I tried to decipher the tides and what certain part of the cycle marked the coming of the fish. One thing I knew for certain, the people and the fish arrived together as though it had been arranged by a higher power for a long time. After watching several times it seemed that the people fished when the tide slowed somewhat and was beginning to consider a rest before the great reversal and the heavy flow of salt water in the opposite direction. When the water grew sluggish, relinquished its swiftness, rested against the marshes, and waited for the moon to assert its power again, then the people would appear with their shrimp and poles. They fished at the beginning and end of the tides, never in the middle. The fish abided by these rules.
I met many of the black islanders in this manner. They threw a thousand yassuhs in my direction, which made me uncomfortable, but I met some of the island’s most colorful figures when
I went down to talk with the fishermen.
Aunt Ruth was one. She was eighty years old, in marvelous physical condition, and possessed the face of a lost cherub. She loved conversation and enjoyed talking about her life on the island.
“I be on this island plenty long time. I the midwife over here. All these chillun on this island my chillun. I take them out of their mothers. I see ’em when they first be born. I deliver so many chillun. Over one hunnert. All those chillun you teach yonder schoolhouse. They all my chillun. My husband be the undertaker befo’ he die. I bring the people into the eart’. He put ’em back in.”
She would talk about her memories of the island in the past before modern civilization had ruined it. She remembered the first car that had driven on the island and the first plane that had flown overhead.
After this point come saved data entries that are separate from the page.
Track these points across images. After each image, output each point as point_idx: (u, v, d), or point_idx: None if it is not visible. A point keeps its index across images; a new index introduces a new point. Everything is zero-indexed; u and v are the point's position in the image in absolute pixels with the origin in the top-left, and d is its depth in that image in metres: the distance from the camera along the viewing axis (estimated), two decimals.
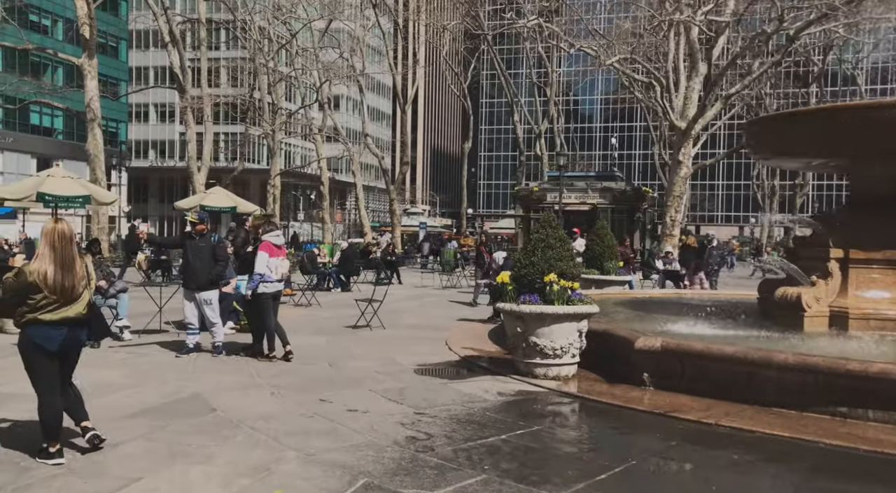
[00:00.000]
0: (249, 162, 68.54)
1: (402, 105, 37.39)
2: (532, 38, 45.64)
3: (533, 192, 29.39)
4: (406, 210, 58.26)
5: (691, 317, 9.54)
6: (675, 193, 27.52)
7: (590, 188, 29.04)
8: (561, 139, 45.58)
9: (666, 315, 9.95)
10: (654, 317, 9.89)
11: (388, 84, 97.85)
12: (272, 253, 8.15)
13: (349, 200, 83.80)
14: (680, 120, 26.84)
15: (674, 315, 9.92)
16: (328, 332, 10.84)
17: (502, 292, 7.67)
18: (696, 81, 26.87)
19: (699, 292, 13.50)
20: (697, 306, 11.53)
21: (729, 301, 12.27)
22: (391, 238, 34.11)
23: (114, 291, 9.61)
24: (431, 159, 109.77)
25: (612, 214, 28.87)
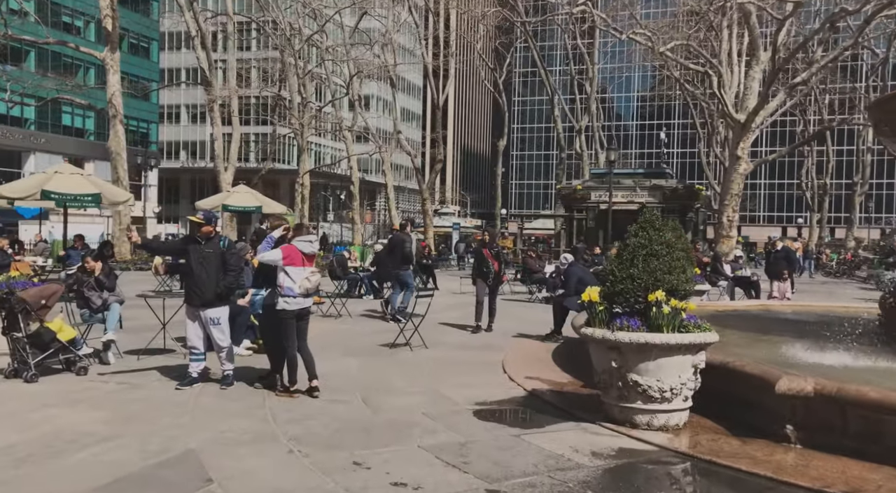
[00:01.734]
0: (279, 162, 67.66)
1: (436, 100, 35.72)
2: (570, 31, 43.70)
3: (576, 190, 27.51)
4: (436, 211, 56.59)
5: (810, 339, 7.68)
6: (732, 192, 25.48)
7: (638, 186, 27.06)
8: (602, 136, 43.52)
9: (778, 336, 8.11)
10: (766, 339, 8.04)
11: (418, 84, 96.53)
12: (296, 261, 6.49)
13: (379, 200, 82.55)
14: (738, 112, 24.77)
15: (787, 336, 8.07)
16: (361, 352, 9.18)
17: (590, 313, 5.90)
18: (756, 70, 24.80)
19: (787, 303, 11.58)
20: (802, 323, 9.65)
21: (834, 315, 10.36)
22: (427, 238, 32.41)
23: (99, 300, 8.04)
24: (461, 159, 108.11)
25: (662, 215, 26.43)
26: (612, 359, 5.63)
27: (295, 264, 6.48)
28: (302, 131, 28.18)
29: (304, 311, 6.65)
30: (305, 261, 6.55)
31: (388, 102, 75.64)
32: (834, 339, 7.70)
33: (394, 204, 36.82)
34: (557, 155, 44.40)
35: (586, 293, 5.91)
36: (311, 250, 6.61)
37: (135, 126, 66.37)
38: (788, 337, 8.00)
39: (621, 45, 74.58)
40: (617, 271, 5.83)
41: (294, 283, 6.45)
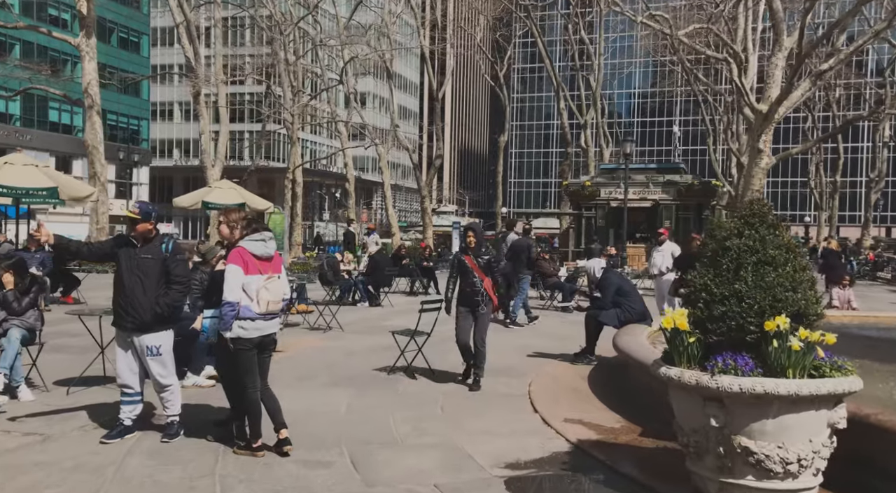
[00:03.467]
0: (274, 160, 65.85)
1: (433, 89, 33.97)
2: (573, 22, 42.00)
3: (585, 187, 25.78)
4: (434, 209, 54.92)
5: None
6: (753, 188, 23.72)
7: (651, 182, 25.36)
8: (606, 131, 41.82)
9: (885, 364, 6.41)
10: (869, 366, 6.32)
11: (414, 81, 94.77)
12: (250, 268, 4.76)
13: (375, 199, 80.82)
14: (760, 102, 23.06)
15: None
16: (352, 380, 7.44)
17: (673, 346, 4.16)
18: (779, 57, 23.05)
19: (854, 314, 9.88)
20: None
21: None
22: (426, 238, 30.67)
23: None
24: (459, 157, 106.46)
25: (677, 212, 25.17)
26: (711, 415, 3.90)
27: (249, 271, 4.74)
28: (293, 122, 26.36)
29: (266, 339, 4.90)
30: (261, 266, 4.81)
31: (384, 100, 73.99)
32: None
33: (391, 202, 35.10)
34: (558, 152, 42.78)
35: (669, 319, 4.16)
36: (265, 251, 4.86)
37: (125, 123, 64.59)
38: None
39: (622, 41, 72.99)
40: (714, 287, 4.09)
41: (251, 299, 4.71)
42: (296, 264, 21.77)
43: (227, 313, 4.67)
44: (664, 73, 73.93)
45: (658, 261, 12.11)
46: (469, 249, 7.28)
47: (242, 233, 4.88)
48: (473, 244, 7.26)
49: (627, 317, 8.00)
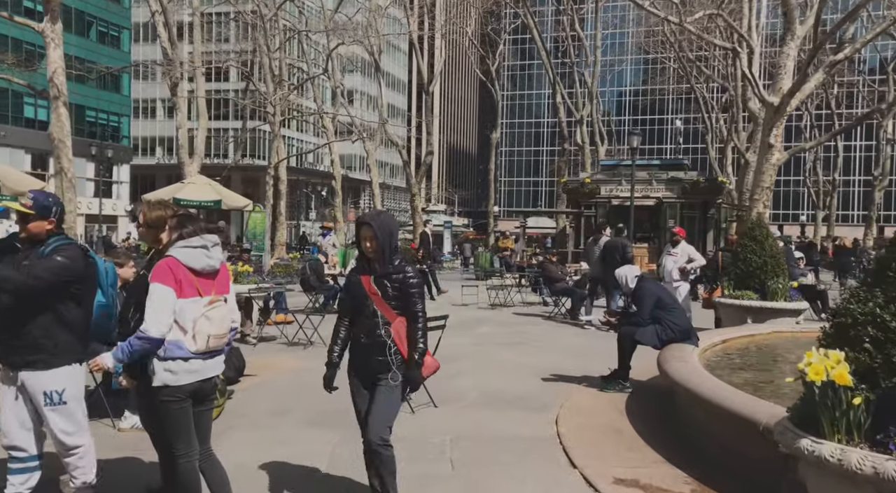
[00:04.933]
0: (258, 159, 64.11)
1: (426, 87, 32.54)
2: (568, 14, 40.68)
3: (585, 184, 24.43)
4: (424, 208, 53.52)
5: None
6: (763, 185, 22.40)
7: (654, 179, 24.04)
8: (601, 128, 40.55)
9: None
10: None
11: (402, 79, 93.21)
12: (185, 288, 3.30)
13: (363, 198, 79.25)
14: (771, 95, 21.78)
15: None
16: (338, 417, 5.97)
17: (822, 407, 2.72)
18: (791, 46, 21.74)
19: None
20: None
21: None
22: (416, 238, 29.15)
23: None
24: (447, 156, 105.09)
25: (682, 210, 23.86)
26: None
27: (182, 295, 3.29)
28: (275, 113, 24.76)
29: (206, 385, 3.43)
30: (201, 285, 3.35)
31: (372, 97, 72.51)
32: None
33: (379, 201, 33.61)
34: (549, 151, 41.45)
35: (818, 367, 2.74)
36: (208, 263, 3.39)
37: (105, 119, 62.70)
38: None
39: (613, 38, 71.89)
40: (891, 317, 2.67)
41: (185, 332, 3.26)
42: (278, 267, 20.27)
43: (137, 348, 3.21)
44: (657, 70, 73.14)
45: (671, 266, 10.78)
46: (367, 261, 3.72)
47: (172, 236, 3.41)
48: (374, 251, 3.65)
49: (670, 335, 6.59)
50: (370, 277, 3.70)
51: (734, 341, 7.49)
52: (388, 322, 3.67)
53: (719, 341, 7.25)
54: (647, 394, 6.71)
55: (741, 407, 4.13)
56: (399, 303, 3.67)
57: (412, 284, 3.67)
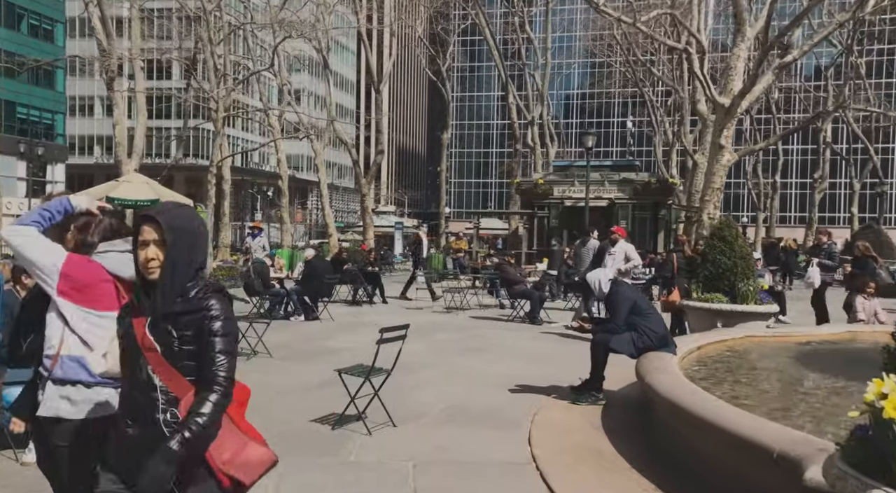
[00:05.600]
0: (202, 159, 62.05)
1: (376, 84, 31.80)
2: (518, 15, 40.49)
3: (538, 185, 24.16)
4: (374, 209, 52.75)
5: None
6: (714, 186, 22.52)
7: (606, 180, 23.95)
8: (552, 130, 40.51)
9: None
10: None
11: (351, 79, 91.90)
12: (102, 297, 2.61)
13: (311, 199, 77.76)
14: (722, 96, 21.89)
15: None
16: (281, 442, 5.31)
17: (877, 449, 2.22)
18: (741, 48, 21.88)
19: (885, 329, 8.34)
20: None
21: None
22: (367, 240, 28.40)
23: None
24: (396, 157, 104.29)
25: (633, 211, 23.86)
26: None
27: (95, 305, 2.61)
28: (217, 109, 23.61)
29: (103, 422, 2.68)
30: (123, 295, 2.66)
31: (320, 97, 71.27)
32: None
33: (327, 201, 32.66)
34: (498, 152, 41.20)
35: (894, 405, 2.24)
36: (130, 271, 2.60)
37: (37, 116, 59.82)
38: None
39: (560, 41, 72.40)
40: None
41: (90, 348, 2.58)
42: (221, 269, 19.27)
43: None
44: (603, 74, 73.94)
45: (609, 264, 10.38)
46: (145, 289, 2.24)
47: (91, 237, 2.73)
48: (159, 270, 2.19)
49: (646, 343, 6.15)
50: (145, 319, 2.18)
51: (709, 347, 7.11)
52: (175, 399, 2.17)
53: (695, 348, 6.85)
54: (622, 406, 6.24)
55: (748, 430, 3.66)
56: (193, 363, 2.17)
57: (218, 328, 2.16)
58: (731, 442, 3.78)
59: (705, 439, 4.13)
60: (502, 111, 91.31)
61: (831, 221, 64.49)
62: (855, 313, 8.84)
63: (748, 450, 3.61)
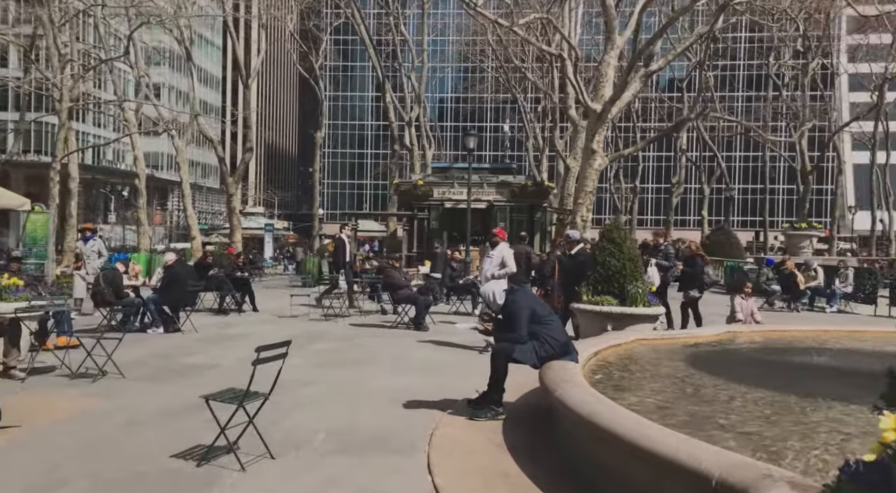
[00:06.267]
0: (45, 155, 56.40)
1: (244, 79, 30.14)
2: (394, 15, 40.03)
3: (418, 186, 23.76)
4: (241, 211, 50.41)
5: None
6: (587, 189, 23.16)
7: (485, 182, 23.97)
8: (429, 132, 40.39)
9: None
10: None
11: (216, 74, 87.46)
12: None
13: (172, 199, 73.12)
14: (594, 102, 22.50)
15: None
16: (136, 487, 4.39)
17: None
18: (611, 55, 22.63)
19: (761, 329, 8.57)
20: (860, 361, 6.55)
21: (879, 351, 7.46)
22: (234, 242, 26.73)
23: None
24: (266, 157, 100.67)
25: (511, 213, 24.06)
26: None
27: None
28: (61, 99, 21.16)
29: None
30: None
31: (182, 92, 67.28)
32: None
33: (190, 202, 30.53)
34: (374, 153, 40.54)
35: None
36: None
37: None
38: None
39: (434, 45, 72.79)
40: None
41: None
42: (65, 276, 17.21)
43: None
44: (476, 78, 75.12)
45: (486, 267, 10.09)
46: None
47: None
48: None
49: (549, 351, 5.76)
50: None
51: (605, 352, 6.87)
52: None
53: (593, 353, 6.56)
54: (524, 419, 5.82)
55: (681, 455, 3.27)
56: None
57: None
58: (661, 466, 3.39)
59: (627, 461, 3.73)
60: (377, 112, 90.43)
61: (685, 224, 69.08)
62: (734, 313, 9.02)
63: (682, 475, 3.22)
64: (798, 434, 4.19)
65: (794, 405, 5.03)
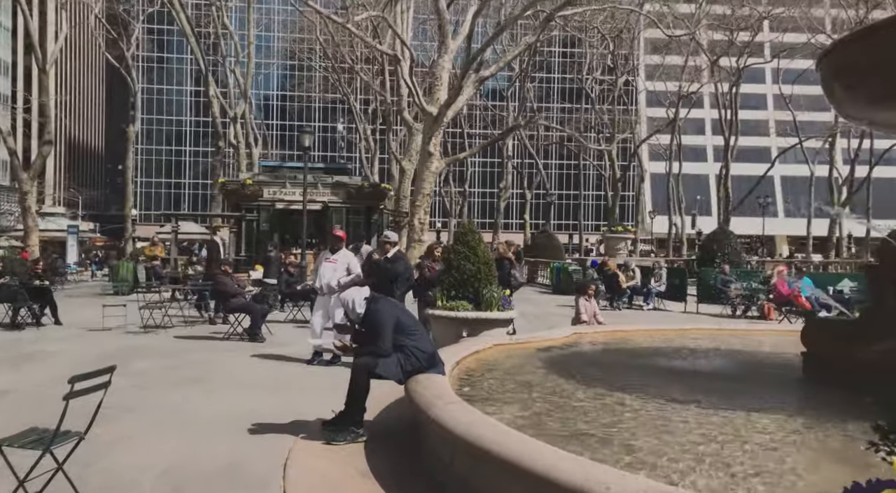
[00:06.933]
0: None
1: (41, 63, 26.73)
2: (216, 6, 37.68)
3: (246, 185, 22.37)
4: (38, 210, 44.87)
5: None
6: (424, 192, 23.27)
7: (320, 183, 23.12)
8: (255, 130, 38.49)
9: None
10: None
11: (6, 59, 77.43)
12: None
13: None
14: (430, 105, 22.58)
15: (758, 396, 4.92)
16: None
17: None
18: (445, 59, 22.90)
19: (605, 329, 8.80)
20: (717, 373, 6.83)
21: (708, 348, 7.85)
22: (30, 247, 23.51)
23: None
24: (68, 151, 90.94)
25: (348, 215, 23.45)
26: None
27: None
28: None
29: None
30: None
31: None
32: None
33: None
34: (192, 151, 37.91)
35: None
36: None
37: None
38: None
39: (260, 40, 69.96)
40: None
41: None
42: None
43: None
44: (304, 77, 73.21)
45: (328, 274, 9.14)
46: None
47: None
48: None
49: (415, 365, 5.34)
50: None
51: (466, 361, 6.59)
52: None
53: (455, 363, 6.24)
54: (387, 440, 5.33)
55: (576, 480, 2.99)
56: None
57: None
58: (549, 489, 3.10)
59: (514, 487, 3.40)
60: (197, 107, 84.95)
61: (509, 227, 72.26)
62: (578, 315, 9.20)
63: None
64: (687, 444, 4.12)
65: (664, 410, 5.03)
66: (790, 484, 3.45)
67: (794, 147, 46.31)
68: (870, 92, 5.84)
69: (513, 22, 22.84)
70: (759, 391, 5.69)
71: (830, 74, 6.02)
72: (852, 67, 5.88)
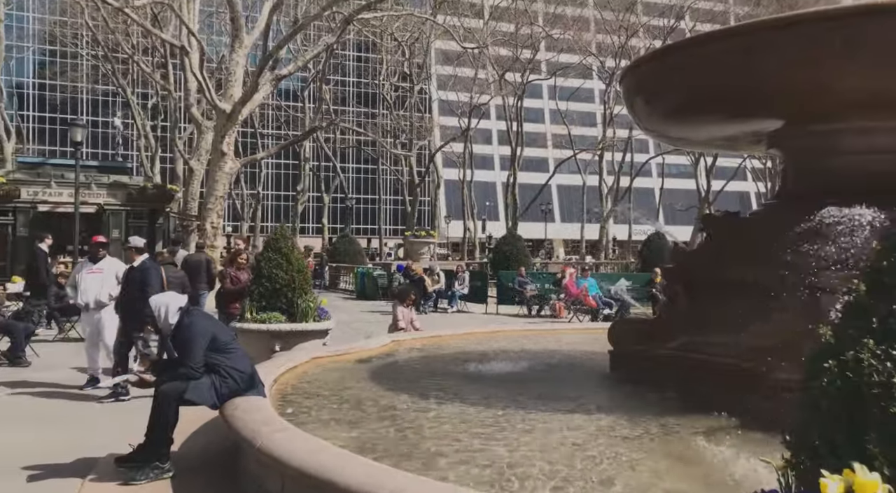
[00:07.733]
0: None
1: None
2: None
3: (0, 184, 19.36)
4: None
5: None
6: (217, 194, 21.81)
7: (94, 183, 20.70)
8: (7, 121, 33.59)
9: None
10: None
11: None
12: None
13: None
14: (223, 101, 21.23)
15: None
16: None
17: None
18: (240, 54, 21.70)
19: (423, 336, 8.72)
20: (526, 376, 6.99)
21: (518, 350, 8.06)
22: None
23: None
24: None
25: (128, 219, 21.33)
26: None
27: None
28: None
29: None
30: None
31: None
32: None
33: None
34: None
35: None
36: None
37: None
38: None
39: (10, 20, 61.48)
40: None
41: None
42: None
43: None
44: (68, 64, 65.51)
45: (95, 287, 7.93)
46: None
47: None
48: None
49: (232, 387, 4.76)
50: None
51: (283, 377, 6.10)
52: None
53: (272, 382, 5.73)
54: (199, 473, 4.71)
55: None
56: None
57: None
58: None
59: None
60: None
61: (306, 231, 70.67)
62: (396, 321, 9.06)
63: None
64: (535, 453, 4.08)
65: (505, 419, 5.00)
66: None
67: (569, 159, 50.69)
68: (665, 107, 6.36)
69: (312, 20, 22.27)
70: (578, 391, 5.91)
71: (632, 90, 6.45)
72: (650, 84, 6.36)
She was a kind of repository of history and island lore. She also made potent batches of plum and blackberry wines at her house. She kept me supplied with both types during the entire year.
Quick Fella was another. I saw him pass the school one day on the way to the island church. The kids saw him at the same time and one of them shouted, “Oh Gawd, that Quick Fella move so fast.” He moved fast indeed. His gait was a modified sprint. He walked as though possessed by demons, a jerky, mechanical walk with his head bobbing and his arms pumping to keep time with his legs. He was lanky and thin and his stride was awesome. He disappeared into the trees swiftly, an apparition, a passing thought.
“Quick Fella never slow up. He jes’ keep on movin’ down the road so fast,” Lincoln said.
I met Quick Fella while he was fishing one day. I introduced myself and started a conversation. I learned two things about Quick Fella during that first talk: that he spoke in a rich language that seemed almost Elizabethan and that he gave an exceptionally detailed weather report.